La fórmula puede terminar con un texto legitimado, especialmente si se conduce bien el carácter participativo y luego puede plebiscitarse. No obstante, la idea de hoja en blanco tiene un riesgo si se lleva al extremo; esto es, si no se parte de un debate y consenso previo acerca de qué tipo de Constitución es la que Chile necesita y para qué le sirve tenerla.
Sin ese debate previo acerca de las funciones que queremos sirva una Constitución, el proceso participativo arriesga que cada grupo de interés abogue por incorporar en ella sus derechos favoritos y un Congreso, con poca autoridad frente a esos grupos, como el que ahora tenemos, termine mediando en una negociación en que todos acepten lo propuesto por el otro, a condición de que se incorpore lo propio. Un proceso así arriesga un resultado sobreabundante.
Una Constitución sobreabundante es una mala Constitución, pues cada palabra que se incorpora a ella es un límite al poder de las mayorías. El exceso, como el que tiene la que nos rige, no logra una democracia vigorosa. Veamos.
En esencia una Constitución es su forma: Un conjunto de reglas de las que no puede disponer la mayoría y que solo pueden reformarse por quórums supramayoritarios.
La democracia es un sistema político que parte del supuesto de la igual dignidad de toda persona. A partir de esa premisa, solo existe una regla legítima para salvar las divergencias en los asuntos públicos: deliberar y luego resolver por mayoría. Si se suprime la deliberación se niega la dignidad de los otros y de sus ideas. Si se opta por una regla distinta a la de la mayoría se niega la igualdad, pues toda forma supramayoritaria parte de la premisa de que no valemos igual, de que los que quieren mantener el orden ostentan una dignidad superior a los que quieren cambiarlo.
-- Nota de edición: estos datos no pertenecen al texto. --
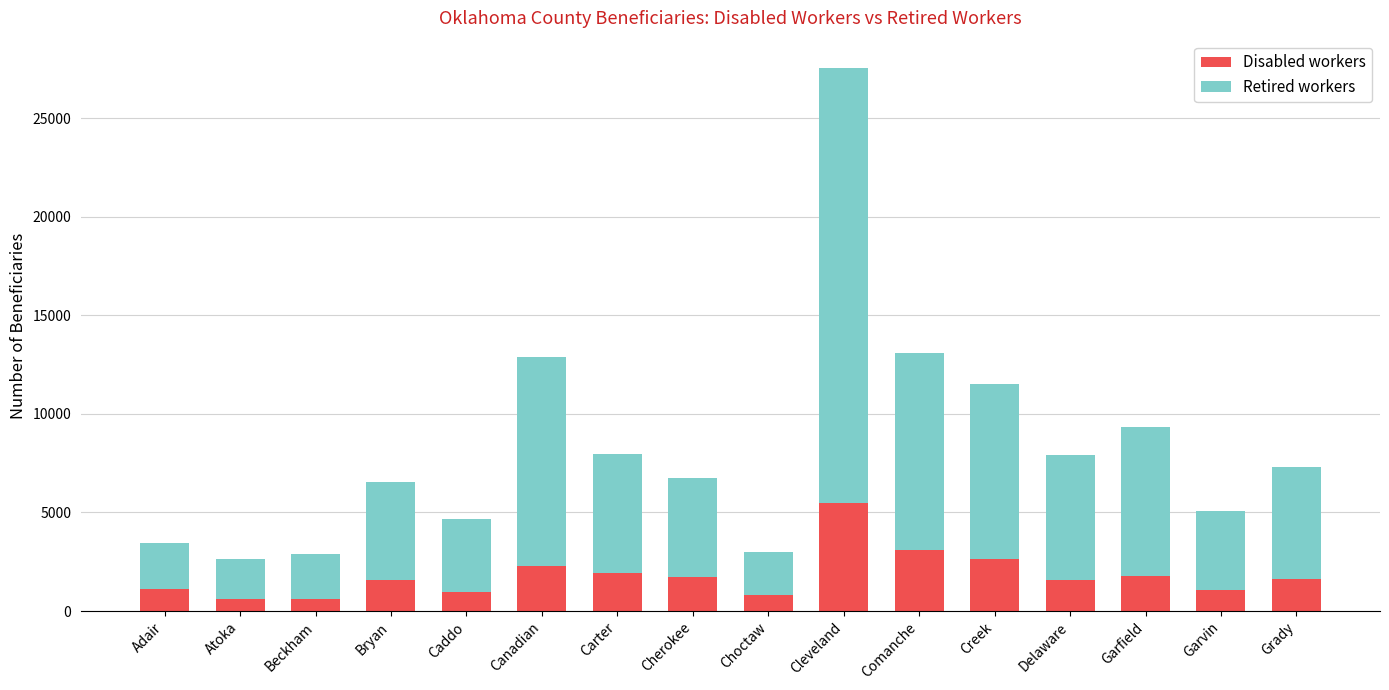

True or false: Disabled workers has a value of 1793 at Comanche.

False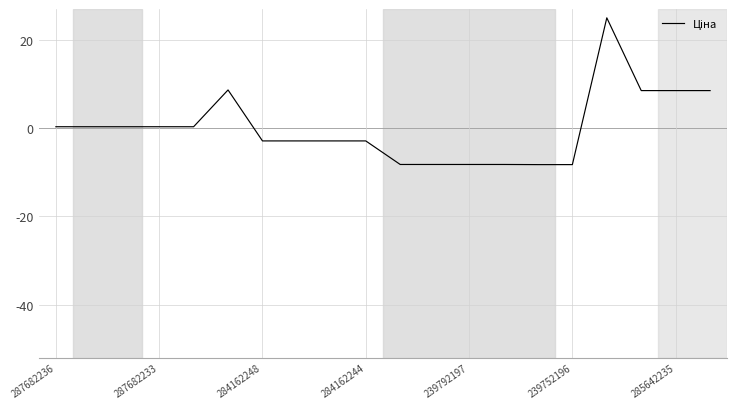

What is the greatest value displayed?

25.0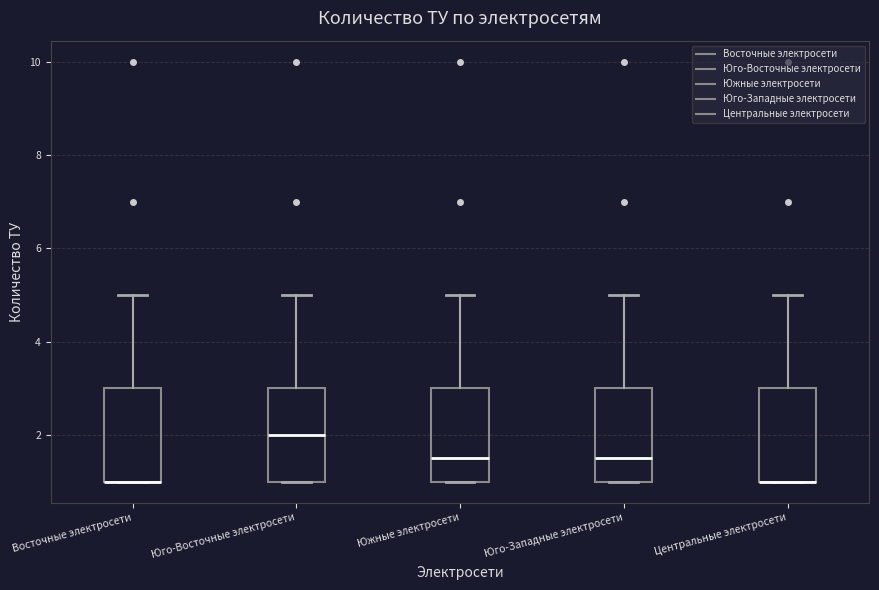

Where does the median line of the box for Юго-Западные электросети sit on the y-axis? The values are not printed on the chart, so give them approximately, as read against the axis.

1.6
La única excepción democráticamente aceptable a la fórmula de mayoría es para las reglas que hacen posible y garantizan la democracia; en aquello que prohíbe atentar contra la igual dignidad de todos en los procesos políticos. Las reglas, esencialmente procesales, que hacen posible la democracia, la alternancia en el poder y la igual dignidad de todos es lo único que tiene carta de legitimidad para erguirse por sobre la voluntad de las mayorías: Es lo único que merece estar en una Constitución.
La chilena actual es probablemente la Constitución más sobreabundante y minuciosa del mundo, pues al texto que recibe ese nombre se agregan las leyes orgánico constitucionales. Todas ellas constituyen la Constitución que nos rige, pues de ellas tampoco puede disponer la mayoría. Ese esperpento es el que ha distorsionado enteramente la noción de Constitución en la cultura y en la práctica política chilenas.
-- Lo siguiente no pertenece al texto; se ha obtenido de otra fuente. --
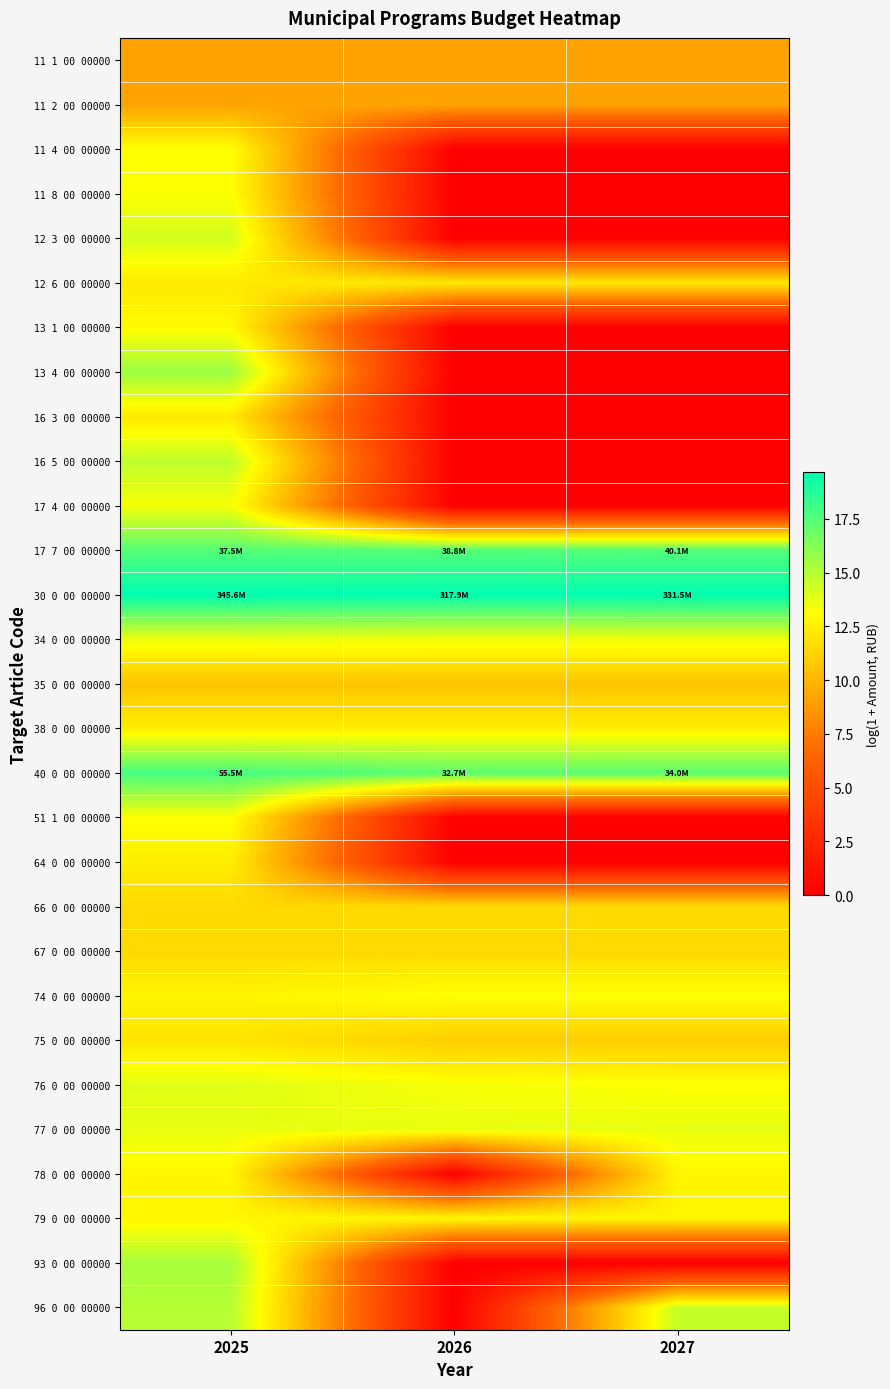

Which has a higher value, 2025 or 2027?

2025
Supuesto que volvamos a tener una sola Constitución y lo demás quede a merced de la mayoría, como corresponde a un país en que nos reconocemos iguales, la pregunta esencial frente al papel en blanco es cómo vamos a organizar el ejercicio del poder y en qué y para qué queremos limitarlo. La pregunta conduce, más que a la consagración de nuevos derechos, a la arquitectura del poder. De eso es lo que está enferma la institucionalidad chilena, lo que tiene a las instituciones con tan bajo prestigio; eso es lo que más necesita debatirse y lo que menos hemos debatido.
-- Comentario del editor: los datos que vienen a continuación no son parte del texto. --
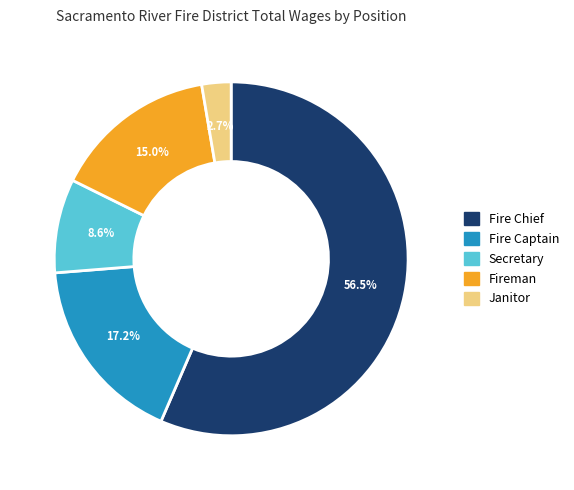

Between Fireman and Janitor, which is larger?

Fireman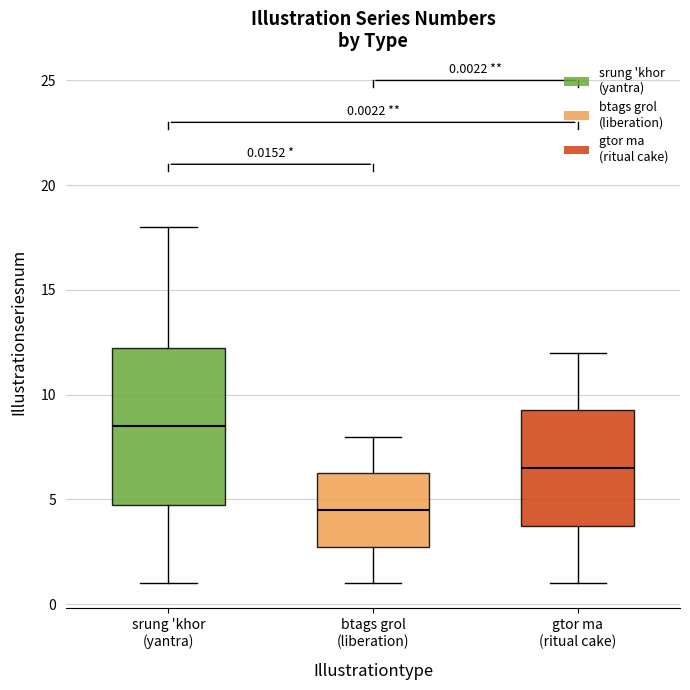

Which box is the tallest, from its lower edge to its upper edge?

srung 'khor (yantra)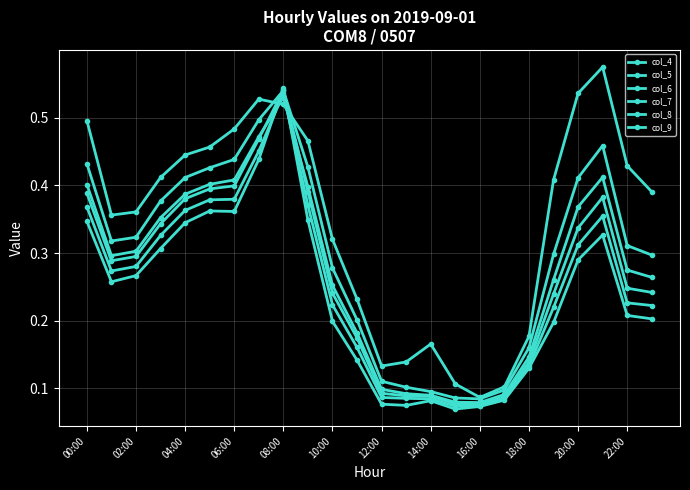

How many intersections are there between col_4 and col_7?

2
La carta de derechos, en cambio, es una manera de limitar el poder político. La consagración de ellos en la Carta Fundamental constituye una obligación o un límite a las mayorías. Más que nuevos o mayores límites al ejercicio del poder, lo que necesitamos es una mejor organización política, una que prometa volver a prestigiarla. La mejor garantía de los derechos de igualdad material no está en la minucia y extensión de su consagración constitucional, sino en una democracia real y bien organizada.